Девка что‐то отвечает, но мне почему‐то мерещится, что передо мной сидит она. Смотрит укоризненно, качает светловолосой головой и серьезно произносит: «Не делай этого». Даже пьяный я знаю, что она не стала бы меня останавливать. Ненавидит, презирает, не считает вообще мужиком. Что ж, я и сам от себя не в восторге.
Разворачиваюсь и ухожу в сторону своей старой машины, которая на ходу в силу, видимо, чуда; следом в бедро прилетает бутылка — наверное, я обидел даму своим игнорированием. Усмехаюсь и продолжаю путь.
Уже через лобовое стекло, грязное после парковки под плакучей ивой, вижу, как девка падает на траву спиной и поднимает кверху руки, рисуя ими что‐то в воздухе. Свои руки я кладу на руль, а на них опускаюсь подбородком. Закрыв глаза, я вновь вижу ее, и мне хочется сбежать. Но есть только один проверенный метод, как можно вытащить ее из своей головы.
Завожу мотор. Можно не пристегиваться. Плавно сдаю назад, чтобы потом обеспечить себе место для разгона, а в ушах звучит ее голос, которым она пела дурацкую попсовую песню, что я всегда терпеть не мог, но любил подглядывать за тем, как она танцует. Я морщусь и стону сквозь зубы; злые слезы откуда‐то берутся на небритых щеках. «Уходи! Прочь, прочь, прочь!..»

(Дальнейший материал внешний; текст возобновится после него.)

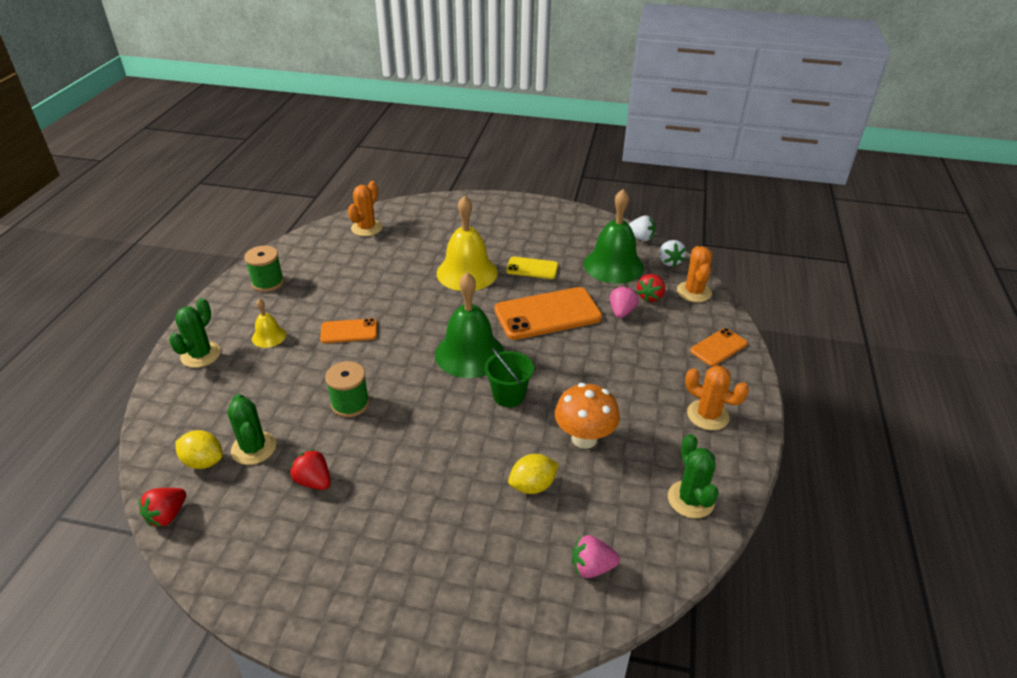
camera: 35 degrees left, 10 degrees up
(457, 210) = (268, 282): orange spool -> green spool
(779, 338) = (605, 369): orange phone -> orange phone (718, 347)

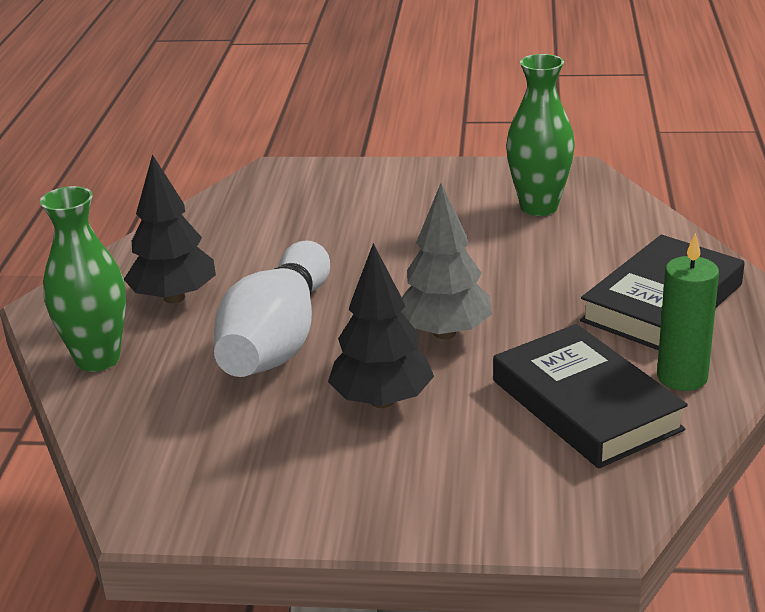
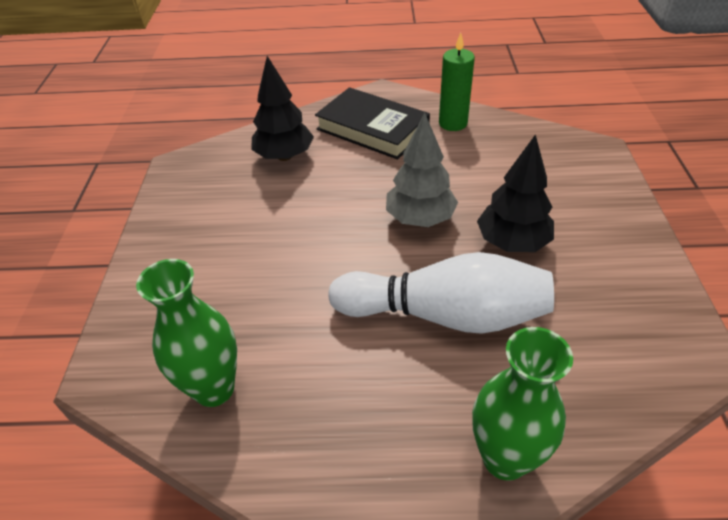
camera: 95 degrees left, 15 degrees up
(174, 298) = (381, 414): black tree -> black tree (284, 156)
(539, 207) = (234, 182): green vase -> green vase (214, 389)
(585, 405) = (490, 156): black book -> none

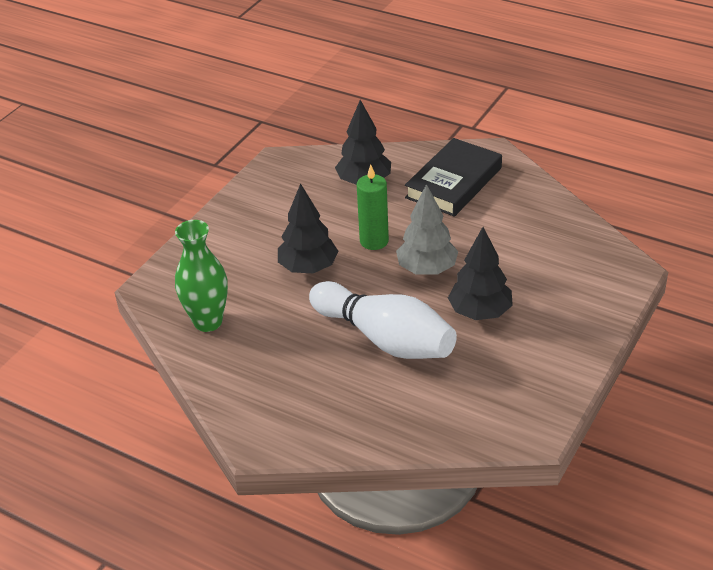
camera: 30 degrees right, 5 degrees down
(293, 266) = (308, 268): none -> black tree
(372, 129) = (454, 183): black book -> black book turned 60 degrees clockwise
(453, 123) = (527, 202): green candle -> green candle (374, 241)
(505, 458) = (349, 428): green vase -> none

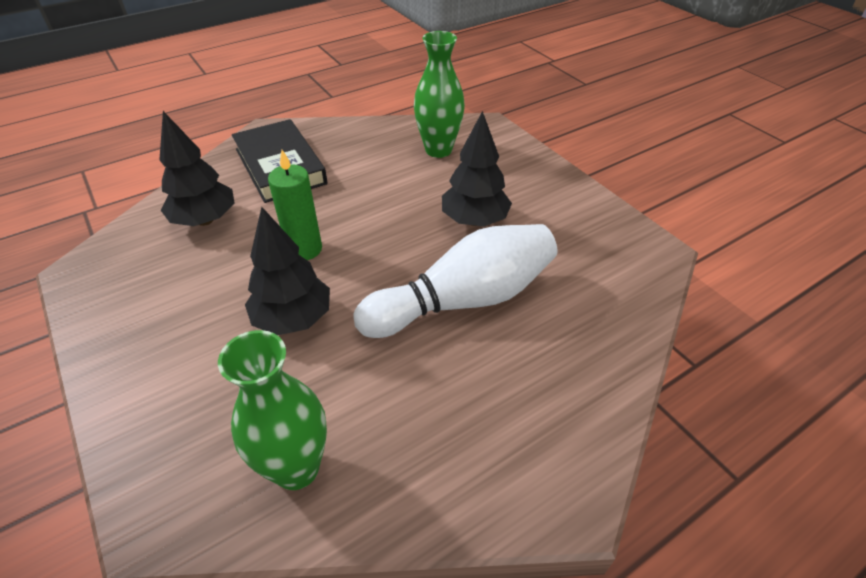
camera: 65 degrees left, 5 degrees up
(427, 269) = (384, 230): grey tree -> none
(559, 255) = (438, 150): none -> green vase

Давлю на педаль, предвкушая свою скорую гибель, и… мое ведро с гвоздями, с натяжкой именуемое машиной, глохнет. Поворот ключа — нет результата. Еще раз, еще. Я начинаю смеяться. Заливисто, все громче и громче, все ближе к истерике. Откидываюсь назад, прижимая ладони к лицу и выплескивая в издаваемых звуках все накопившееся.
В окно стучат. Проморгавшись, вижу обеспокоенное лицо пьяной девки в выцветшем сарафане в пятнах.
— С тобой все нормально?
— Ага.
Я даже умереть не могу! Все против меня, куда бы ни пошел, что бы ни захотел сделать. Мужчина? Только по половому признаку.
— Это… — мямлит она, пошатываясь, хоть и держится за машину. — Я тут вспомнила… У меня еще самогон есть, будешь?
Я перевожу взгляд с нее на реку, где чайки все еще ловят пищу, и прихожу к выводу, что от самогона тоже можно сдохнуть. Ну, я попробую. Если не получится, придется-таки чинить девке дверь.